To calculate the longest wavelength, we'll use the values \(n_i = 5\) and \(n_j = 4\) in the Rydberg formula: \[\frac{1}{\lambda} = R_H \left(\frac{1}{4^2} - \frac{1}{5^2}\right)\] Now, solve for \(\lambda\): \[\lambda = \frac{1}{R_H \left(\frac{1}{4^2} - \frac{1}{5^2}\right)}\] Plug in the value of \(R_H\) and solve for \(\lambda\): \[\lambda \approx \frac{1}{1.097\times10^7 \left(\frac{1}{16} - \frac{1}{25}\right)} \approx 6.564\times10^{-7} m\] The longest wavelength the electron can emit, when falling from \(n=5\) to \(n=4\), is approximately \(6.564\times10^{-7} m\).

To calculate the shortest wavelength, we'll use the values \(n_i = 5\) and \(n_j = 1\) in the Rydberg formula: \[\frac{1}{\lambda} = R_H \left(\frac{1}{1^2} - \frac{1}{5^2}\right)\] Now, solve for \(\lambda\): \[\lambda = \frac{1}{R_H \left(\frac{1}{1^2} - \frac{1}{5^2}\right)}\] Plug in the value of \(R_H\) and solve for \(\lambda\): \[\lambda \approx \frac{1}{1.097\times10^7 \left(\frac{1}{1} - \frac{1}{25}\right)} \approx 4.342\times10^{-7} m\] The shortest wavelength the electron can emit, when falling from \(n=5\) to \(n=1\), is approximately \(4.342\times10^{-7} m\).

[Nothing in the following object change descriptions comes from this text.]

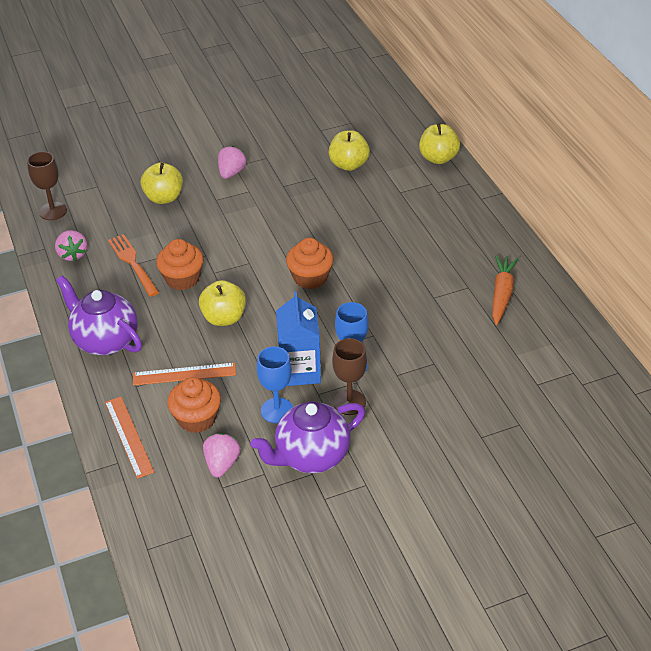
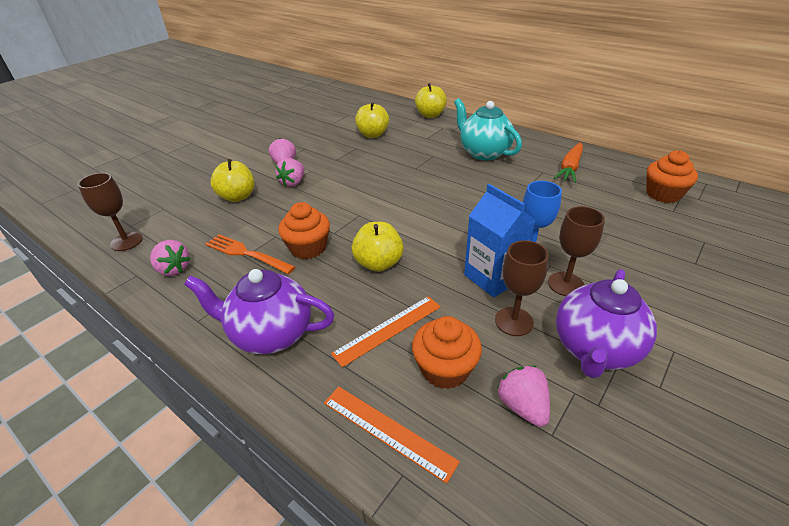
camera: 30 degrees left, 5 degrees down
(222, 200) = (293, 182): none -> pink strawberry
(277, 410) = (514, 321): blue goblet -> brown goblet
(310, 277) = (421, 207): orange cupcake -> orange cupcake (663, 194)
(436, 237) = (483, 153): none -> turquoise teapot
(501, 294) = (570, 168): orange carrot -> orange carrot turned 135 degrees counterclockwise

Express the results of the longest and shortest wavelengths to four significant figures: \[\lambda_{longest} \approx 6.564\times10^{-7} m \approx 6.564 \times 10^{-7}\ m\] \[\lambda_{shortest} \approx 4.342\times10^{-7} m \approx 4.342 \times 10^{-7}\ m\] Thus, the longest wavelength of light emitted is approximately \(6.564 \times 10^{-7}\ m\) and the shortest wavelength is approximately \(4.342 \times 10^{-7}\ m\).